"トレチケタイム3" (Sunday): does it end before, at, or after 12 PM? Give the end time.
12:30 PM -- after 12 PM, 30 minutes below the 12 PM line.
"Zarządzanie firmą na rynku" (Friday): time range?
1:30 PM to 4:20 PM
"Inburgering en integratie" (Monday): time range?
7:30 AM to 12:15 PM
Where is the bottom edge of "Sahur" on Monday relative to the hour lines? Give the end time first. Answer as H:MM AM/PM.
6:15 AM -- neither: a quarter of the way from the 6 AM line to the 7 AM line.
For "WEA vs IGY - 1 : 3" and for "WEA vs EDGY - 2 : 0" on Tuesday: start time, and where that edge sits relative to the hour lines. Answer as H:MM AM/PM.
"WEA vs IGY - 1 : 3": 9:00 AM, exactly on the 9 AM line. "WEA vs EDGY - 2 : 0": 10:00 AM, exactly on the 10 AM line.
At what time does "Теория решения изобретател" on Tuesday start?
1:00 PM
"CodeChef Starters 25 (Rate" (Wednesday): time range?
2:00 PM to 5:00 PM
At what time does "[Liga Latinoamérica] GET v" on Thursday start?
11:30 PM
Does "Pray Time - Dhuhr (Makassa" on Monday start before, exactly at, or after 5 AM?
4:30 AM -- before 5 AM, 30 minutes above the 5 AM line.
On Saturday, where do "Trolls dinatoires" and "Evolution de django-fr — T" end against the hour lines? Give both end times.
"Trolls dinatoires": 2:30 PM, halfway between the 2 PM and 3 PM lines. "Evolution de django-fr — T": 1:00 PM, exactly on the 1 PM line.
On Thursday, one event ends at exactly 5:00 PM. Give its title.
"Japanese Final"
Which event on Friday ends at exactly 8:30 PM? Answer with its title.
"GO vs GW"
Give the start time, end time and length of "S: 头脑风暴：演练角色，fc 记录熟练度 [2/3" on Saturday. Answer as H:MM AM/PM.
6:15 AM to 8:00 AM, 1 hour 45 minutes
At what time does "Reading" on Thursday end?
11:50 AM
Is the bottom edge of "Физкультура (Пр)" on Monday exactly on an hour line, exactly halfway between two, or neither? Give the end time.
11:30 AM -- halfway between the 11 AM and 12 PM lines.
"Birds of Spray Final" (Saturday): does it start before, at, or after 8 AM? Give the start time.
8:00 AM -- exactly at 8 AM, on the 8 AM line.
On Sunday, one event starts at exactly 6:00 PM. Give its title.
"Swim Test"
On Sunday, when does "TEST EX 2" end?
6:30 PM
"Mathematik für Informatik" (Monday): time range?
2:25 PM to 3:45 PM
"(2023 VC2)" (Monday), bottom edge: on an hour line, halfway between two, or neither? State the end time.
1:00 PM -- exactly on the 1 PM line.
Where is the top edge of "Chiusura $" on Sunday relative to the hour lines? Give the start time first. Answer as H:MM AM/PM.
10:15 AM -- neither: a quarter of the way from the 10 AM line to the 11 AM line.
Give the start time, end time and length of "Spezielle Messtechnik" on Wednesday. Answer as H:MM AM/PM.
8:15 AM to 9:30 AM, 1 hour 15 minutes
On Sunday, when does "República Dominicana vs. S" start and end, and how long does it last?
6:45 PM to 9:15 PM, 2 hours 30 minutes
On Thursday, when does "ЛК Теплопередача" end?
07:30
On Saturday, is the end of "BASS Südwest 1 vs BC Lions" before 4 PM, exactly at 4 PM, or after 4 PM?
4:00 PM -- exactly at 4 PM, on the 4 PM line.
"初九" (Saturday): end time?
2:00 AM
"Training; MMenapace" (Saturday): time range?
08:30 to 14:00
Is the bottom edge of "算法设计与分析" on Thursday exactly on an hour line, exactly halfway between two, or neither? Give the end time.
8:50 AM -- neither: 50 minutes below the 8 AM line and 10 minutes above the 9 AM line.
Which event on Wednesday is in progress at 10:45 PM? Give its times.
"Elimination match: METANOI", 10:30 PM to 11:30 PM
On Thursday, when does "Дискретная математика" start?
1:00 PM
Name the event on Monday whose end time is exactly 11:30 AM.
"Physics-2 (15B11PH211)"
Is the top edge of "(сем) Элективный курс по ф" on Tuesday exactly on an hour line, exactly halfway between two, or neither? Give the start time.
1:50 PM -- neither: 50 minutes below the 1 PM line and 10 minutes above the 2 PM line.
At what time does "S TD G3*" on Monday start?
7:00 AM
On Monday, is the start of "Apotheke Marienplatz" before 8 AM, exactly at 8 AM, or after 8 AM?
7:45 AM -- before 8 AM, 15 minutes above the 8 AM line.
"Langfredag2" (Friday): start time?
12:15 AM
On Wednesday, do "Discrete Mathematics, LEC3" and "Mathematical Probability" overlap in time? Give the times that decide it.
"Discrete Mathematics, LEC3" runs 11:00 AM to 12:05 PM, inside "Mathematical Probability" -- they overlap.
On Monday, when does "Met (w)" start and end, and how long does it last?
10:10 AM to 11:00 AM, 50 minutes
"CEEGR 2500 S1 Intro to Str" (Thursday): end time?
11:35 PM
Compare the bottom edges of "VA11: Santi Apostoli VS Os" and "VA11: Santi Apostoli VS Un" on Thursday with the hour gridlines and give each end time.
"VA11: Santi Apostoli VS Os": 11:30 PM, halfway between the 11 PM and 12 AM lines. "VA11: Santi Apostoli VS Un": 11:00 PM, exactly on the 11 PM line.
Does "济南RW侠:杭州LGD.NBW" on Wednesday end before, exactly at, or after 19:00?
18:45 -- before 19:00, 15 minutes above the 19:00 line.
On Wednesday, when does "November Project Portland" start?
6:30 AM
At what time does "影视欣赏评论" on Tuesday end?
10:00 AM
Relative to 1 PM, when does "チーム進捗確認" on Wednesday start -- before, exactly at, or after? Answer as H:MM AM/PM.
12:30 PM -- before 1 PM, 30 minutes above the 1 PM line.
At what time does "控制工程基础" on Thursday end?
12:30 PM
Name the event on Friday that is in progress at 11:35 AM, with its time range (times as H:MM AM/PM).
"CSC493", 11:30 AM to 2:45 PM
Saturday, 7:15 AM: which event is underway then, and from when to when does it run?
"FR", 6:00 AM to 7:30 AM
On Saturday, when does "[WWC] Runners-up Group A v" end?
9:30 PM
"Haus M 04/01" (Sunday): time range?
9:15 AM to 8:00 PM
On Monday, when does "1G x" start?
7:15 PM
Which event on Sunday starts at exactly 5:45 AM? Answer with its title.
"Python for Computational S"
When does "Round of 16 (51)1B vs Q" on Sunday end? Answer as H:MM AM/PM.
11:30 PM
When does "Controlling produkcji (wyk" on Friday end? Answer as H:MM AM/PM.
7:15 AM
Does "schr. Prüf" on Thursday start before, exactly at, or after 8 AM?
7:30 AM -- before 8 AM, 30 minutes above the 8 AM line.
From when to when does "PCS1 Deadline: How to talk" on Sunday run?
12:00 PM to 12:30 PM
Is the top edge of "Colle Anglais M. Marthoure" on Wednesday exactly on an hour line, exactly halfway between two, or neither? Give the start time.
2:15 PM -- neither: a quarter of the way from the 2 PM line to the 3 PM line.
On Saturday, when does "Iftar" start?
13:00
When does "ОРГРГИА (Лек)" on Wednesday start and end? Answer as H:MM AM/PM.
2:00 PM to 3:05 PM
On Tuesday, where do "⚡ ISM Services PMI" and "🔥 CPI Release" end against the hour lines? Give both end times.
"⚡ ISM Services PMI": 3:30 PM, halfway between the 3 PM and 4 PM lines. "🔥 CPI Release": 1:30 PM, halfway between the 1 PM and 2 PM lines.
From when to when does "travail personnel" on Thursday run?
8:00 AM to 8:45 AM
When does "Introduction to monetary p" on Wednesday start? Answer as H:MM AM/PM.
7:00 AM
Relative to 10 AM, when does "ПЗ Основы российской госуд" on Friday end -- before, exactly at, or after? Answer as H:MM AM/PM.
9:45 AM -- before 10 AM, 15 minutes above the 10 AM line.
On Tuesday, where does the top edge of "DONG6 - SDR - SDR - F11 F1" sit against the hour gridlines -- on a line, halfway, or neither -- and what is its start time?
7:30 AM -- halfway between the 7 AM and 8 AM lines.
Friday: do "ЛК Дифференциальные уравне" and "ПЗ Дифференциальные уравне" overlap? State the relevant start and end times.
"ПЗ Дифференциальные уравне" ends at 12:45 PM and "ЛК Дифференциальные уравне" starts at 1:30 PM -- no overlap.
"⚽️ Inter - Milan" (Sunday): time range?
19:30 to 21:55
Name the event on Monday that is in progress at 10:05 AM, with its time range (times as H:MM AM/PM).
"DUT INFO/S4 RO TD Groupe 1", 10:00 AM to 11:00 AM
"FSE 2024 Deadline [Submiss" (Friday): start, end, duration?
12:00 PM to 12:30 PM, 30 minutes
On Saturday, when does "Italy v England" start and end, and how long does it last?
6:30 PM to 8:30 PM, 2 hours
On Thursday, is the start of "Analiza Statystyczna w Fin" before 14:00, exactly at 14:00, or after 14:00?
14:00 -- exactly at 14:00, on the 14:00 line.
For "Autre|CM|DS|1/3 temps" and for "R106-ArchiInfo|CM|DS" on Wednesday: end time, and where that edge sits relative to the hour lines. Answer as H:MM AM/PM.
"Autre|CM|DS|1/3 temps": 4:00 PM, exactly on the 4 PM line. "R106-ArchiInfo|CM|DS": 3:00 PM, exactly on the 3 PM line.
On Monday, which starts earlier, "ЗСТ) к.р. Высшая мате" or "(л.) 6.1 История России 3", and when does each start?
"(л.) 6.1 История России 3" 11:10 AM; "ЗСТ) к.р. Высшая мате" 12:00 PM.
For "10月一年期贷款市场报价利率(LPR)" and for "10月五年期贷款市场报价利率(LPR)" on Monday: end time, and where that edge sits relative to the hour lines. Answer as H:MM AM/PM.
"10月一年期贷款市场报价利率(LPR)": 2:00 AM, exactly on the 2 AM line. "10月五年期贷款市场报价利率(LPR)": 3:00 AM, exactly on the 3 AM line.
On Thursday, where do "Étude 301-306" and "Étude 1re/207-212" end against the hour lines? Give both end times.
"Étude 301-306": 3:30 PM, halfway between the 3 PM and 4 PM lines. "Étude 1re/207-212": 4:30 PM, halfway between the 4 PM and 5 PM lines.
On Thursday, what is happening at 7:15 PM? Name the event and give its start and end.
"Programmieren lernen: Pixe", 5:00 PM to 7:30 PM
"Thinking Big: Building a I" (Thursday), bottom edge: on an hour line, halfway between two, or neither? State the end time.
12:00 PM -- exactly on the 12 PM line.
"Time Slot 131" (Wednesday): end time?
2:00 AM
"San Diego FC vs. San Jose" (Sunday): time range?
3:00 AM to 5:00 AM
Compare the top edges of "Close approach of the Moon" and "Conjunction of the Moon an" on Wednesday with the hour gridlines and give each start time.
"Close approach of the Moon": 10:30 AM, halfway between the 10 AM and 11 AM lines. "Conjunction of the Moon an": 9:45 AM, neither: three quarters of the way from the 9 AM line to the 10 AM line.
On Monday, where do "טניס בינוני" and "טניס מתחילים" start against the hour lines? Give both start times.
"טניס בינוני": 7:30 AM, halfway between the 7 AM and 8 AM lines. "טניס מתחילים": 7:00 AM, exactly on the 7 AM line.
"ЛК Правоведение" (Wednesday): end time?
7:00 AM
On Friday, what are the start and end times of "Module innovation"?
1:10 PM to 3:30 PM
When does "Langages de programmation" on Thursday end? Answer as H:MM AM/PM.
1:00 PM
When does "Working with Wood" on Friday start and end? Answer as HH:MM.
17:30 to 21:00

- **Task goal**
Rewrite the lines from the one containing "or after 19:00?" through the one containing "2:00 PM to 3:05 PM" as a two-column CSV with the headers text and answer. Give one row for each line and its answer, with each value in a single quoted field and any line breaks replaced by spaces.

- **Exercise answer**
text,answer
"Does ""济南RW侠:杭州LGD.NBW"" on Wednesday end before, exactly at, or after 19:00?","18:45 -- before 19:00, 15 minutes above the 19:00 line."
"On Wednesday, when does ""November Project Portland"" start?","6:30 AM"
"At what time does ""影视欣赏评论"" on Tuesday end?","10:00 AM"
"Relative to 1 PM, when does ""チーム進捗確認"" on Wednesday start -- before, exactly at, or after? Answer as H:MM AM/PM.","12:30 PM -- before 1 PM, 30 minutes above the 1 PM line."
"At what time does ""控制工程基础"" on Thursday end?","12:30 PM"
"Name the event on Friday that is in progress at 11:35 AM, with its time range (times as H:MM AM/PM).","""CSC493"", 11:30 AM to 2:45 PM"
"Saturday, 7:15 AM: which event is underway then, and from when to when does it run?","""FR"", 6:00 AM to 7:30 AM"
"On Saturday, when does ""[WWC] Runners-up Group A v"" end?","9:30 PM"
"""Haus M 04/01"" (Sunday): time range?","9:15 AM to 8:00 PM"
"On Monday, when does ""1G x"" start?","7:15 PM"
"Which event on Sunday starts at exactly 5:45 AM? Answer with its title.","""Python for Computational S"""
"When does ""Round of 16 (51)1B vs Q"" on Sunday end? Answer as H:MM AM/PM.","11:30 PM"
"When does ""Controlling produkcji (wyk"" on Friday end? Answer as H:MM AM/PM.","7:15 AM"
"Does ""schr. Prüf"" on Thursday start before, exactly at, or after 8 AM?","7:30 AM -- before 8 AM, 30 minutes above the 8 AM line."
"From when to when does ""PCS1 Deadline: How to talk"" on Sunday run?","12:00 PM to 12:30 PM"
"Is the top edge of ""Colle Anglais M. Marthoure"" on Wednesday exactly on an hour line, exactly halfway between two, or neither? Give the start time.","2:15 PM -- neither: a quarter of the way from the 2 PM line to the 3 PM line."
"On Saturday, when does ""Iftar"" start?","13:00"
"When does ""ОРГРГИА (Лек)"" on Wednesday start and end? Answer as H:MM AM/PM.","2:00 PM to 3:05 PM"